En 1609, un antiguo alumno le hizo saber de un nuevo descubrimiento holandés que cambiaría su vida para
siempre: el monocular (anteojo). Enardecido por las futuras aplicaciones de ese novedoso, inmaduro y
desconocido artefacto, Galileo construyó su propio telescopio, superando en poco tiempo la resolución y
posibilidades del instrumento original. El éxito de sus telescopios no solo le reportó fama por toda Europa y un
puesto vitalicio en la Universidad de Padua, gracias a ellos, comenzó a observar los astros y aglutinar pruebas que
acabarían apoyando la teoría heliocéntrica que Nicolás Copérnico formuló un siglo antes.
Con tanta imprudencia como entusiasmo, Galileo hizo públicos sus resultados aún sabiendo que contradecir
la teoría geocéntrica podría llevarle ante la Inquisición por herejía. Y así fue. Poco antes de morir tuvo que
retractarse y negar la verdad para no acabar quemado en la hoguera. Dicen algunos historiadores, que en voz baja,
justo después de abjurar, murmuró la famosa frase: “Eppur si muove” (en español: “y sin embargo, se mueve“)
refiriéndose al movimiento de la Tierra alrededor del sol.

> _TAREA_
Responde estas preguntas sobre el fragmento acerca de Galileo:
(a) ¿En qué año supo Galileo del monocular holandés?
(b) ¿En qué universidad consiguió un puesto vitalicio?
(c) Según algunos historiadores, ¿qué frase murmuró justo después de abjurar?

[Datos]
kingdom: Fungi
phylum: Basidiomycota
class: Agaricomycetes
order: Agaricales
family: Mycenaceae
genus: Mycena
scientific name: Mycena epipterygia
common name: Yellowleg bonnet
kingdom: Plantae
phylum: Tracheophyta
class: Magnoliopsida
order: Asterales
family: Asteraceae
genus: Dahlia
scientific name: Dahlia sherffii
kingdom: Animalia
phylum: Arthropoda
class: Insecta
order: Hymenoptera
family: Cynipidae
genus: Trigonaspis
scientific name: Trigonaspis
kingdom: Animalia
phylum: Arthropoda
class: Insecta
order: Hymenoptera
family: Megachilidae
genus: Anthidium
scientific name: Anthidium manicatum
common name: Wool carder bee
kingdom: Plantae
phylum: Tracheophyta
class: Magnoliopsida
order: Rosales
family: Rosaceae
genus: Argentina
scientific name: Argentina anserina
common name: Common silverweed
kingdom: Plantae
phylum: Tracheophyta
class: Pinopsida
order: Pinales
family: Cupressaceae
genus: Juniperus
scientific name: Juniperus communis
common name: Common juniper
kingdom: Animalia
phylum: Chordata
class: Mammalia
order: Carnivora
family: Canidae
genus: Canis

> _RESPUESTA_
(a) En 1609.
(b) En la Universidad de Padua.
(c) "Eppur si muove" ("y sin embargo, se mueve").